**WORK REQUIRED**
Reproduce exactly the lines of this material that begin at the line with "thumb cmc: (158, 220)" and end at the line with "index pip: (93, 84)", both included. Omit the pictures and everything else.

**MATERIAL PROVIDED**
Segment Open

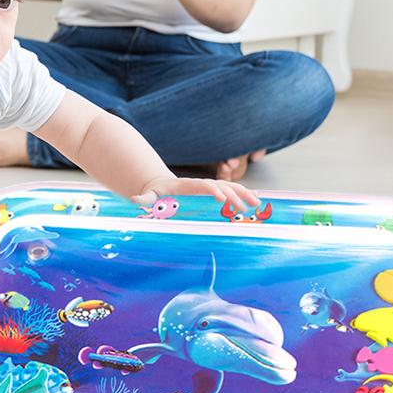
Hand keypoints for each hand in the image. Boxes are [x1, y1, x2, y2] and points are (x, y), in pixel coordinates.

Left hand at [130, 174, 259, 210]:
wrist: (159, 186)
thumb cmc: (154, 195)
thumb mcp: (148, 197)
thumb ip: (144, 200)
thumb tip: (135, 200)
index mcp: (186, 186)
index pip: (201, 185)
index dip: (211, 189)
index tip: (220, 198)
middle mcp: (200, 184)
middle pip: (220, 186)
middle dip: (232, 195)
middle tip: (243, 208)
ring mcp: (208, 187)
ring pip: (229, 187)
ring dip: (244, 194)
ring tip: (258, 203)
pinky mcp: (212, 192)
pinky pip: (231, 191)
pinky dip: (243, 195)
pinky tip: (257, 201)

Segment Closed
Segment Open

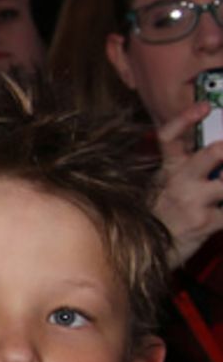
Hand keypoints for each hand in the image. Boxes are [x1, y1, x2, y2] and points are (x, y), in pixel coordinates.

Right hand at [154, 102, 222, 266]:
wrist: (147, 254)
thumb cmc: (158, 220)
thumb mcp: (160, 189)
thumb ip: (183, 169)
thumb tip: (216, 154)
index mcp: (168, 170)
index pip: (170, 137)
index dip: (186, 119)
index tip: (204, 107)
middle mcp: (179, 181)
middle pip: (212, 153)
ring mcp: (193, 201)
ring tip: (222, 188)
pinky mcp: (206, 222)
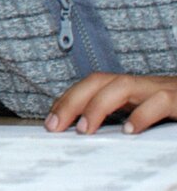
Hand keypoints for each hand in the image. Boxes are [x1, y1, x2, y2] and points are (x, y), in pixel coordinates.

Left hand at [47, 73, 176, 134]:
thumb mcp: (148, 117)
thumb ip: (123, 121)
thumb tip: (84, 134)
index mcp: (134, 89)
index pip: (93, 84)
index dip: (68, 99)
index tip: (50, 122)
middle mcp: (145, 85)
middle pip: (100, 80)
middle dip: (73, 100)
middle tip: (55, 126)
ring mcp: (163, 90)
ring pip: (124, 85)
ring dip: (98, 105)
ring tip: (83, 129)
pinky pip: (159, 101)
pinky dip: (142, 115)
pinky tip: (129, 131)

Segment Closed

**EXERCISE OUTPUT**
thumb cmc: (158, 220)
thumb mcp: (160, 189)
thumb ip: (183, 169)
thumb tip: (216, 154)
index mcp: (168, 170)
index pip: (170, 137)
index dip: (186, 119)
index tip: (204, 107)
middle mcp: (179, 181)
middle pip: (212, 153)
ring mcp: (193, 201)
ring tip: (222, 188)
pinky mcp: (206, 222)
Hand keypoints for each hand in the image. Boxes are [x1, y1, x2, y2] and points are (x, y), in pixel coordinates.

Left hand at [47, 73, 176, 134]:
thumb mcp: (148, 117)
thumb ip: (123, 121)
thumb tip: (84, 134)
index mcp: (134, 89)
index pip: (93, 84)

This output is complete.